What is being asked:
Copy each of the lines below word for word, leaving out the pictures.

# Start of Dataset content

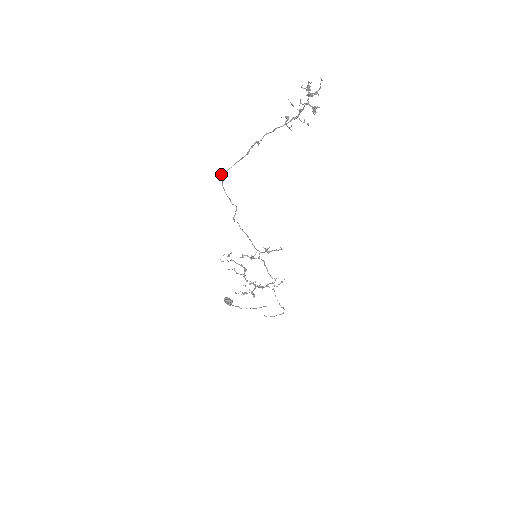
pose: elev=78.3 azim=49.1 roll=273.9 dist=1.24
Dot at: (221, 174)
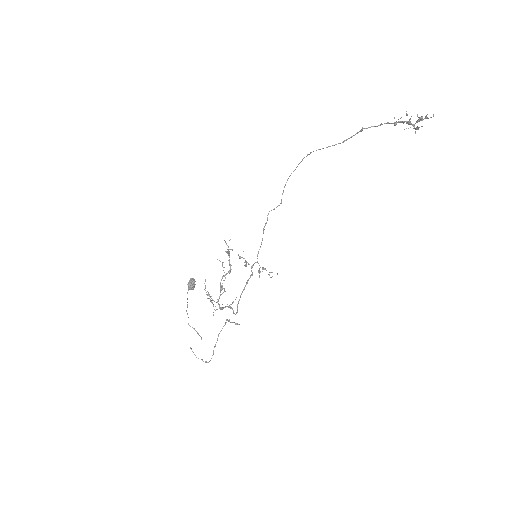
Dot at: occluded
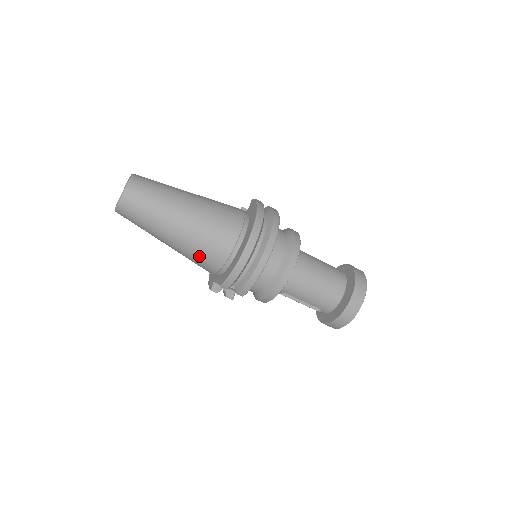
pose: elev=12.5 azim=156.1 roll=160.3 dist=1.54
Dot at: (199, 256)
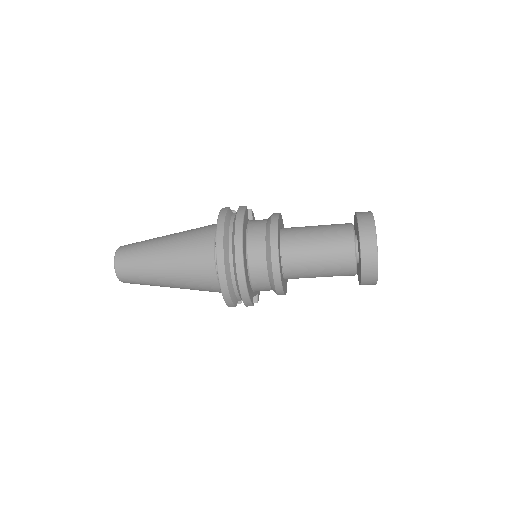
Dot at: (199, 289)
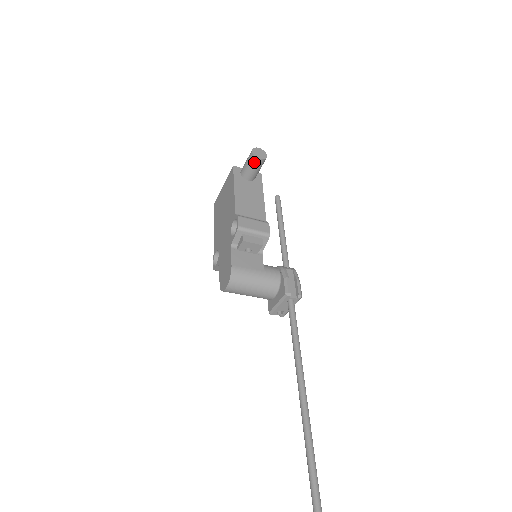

# End of Dataset content

Finished answer:
pose: elev=78.3 azim=49.1 roll=273.9 dist=1.24
Dot at: (221, 174)
Dot at: occluded
pose: elev=12.5 azim=156.1 roll=160.3 dist=1.54
Dot at: (199, 256)
Dot at: (199, 289)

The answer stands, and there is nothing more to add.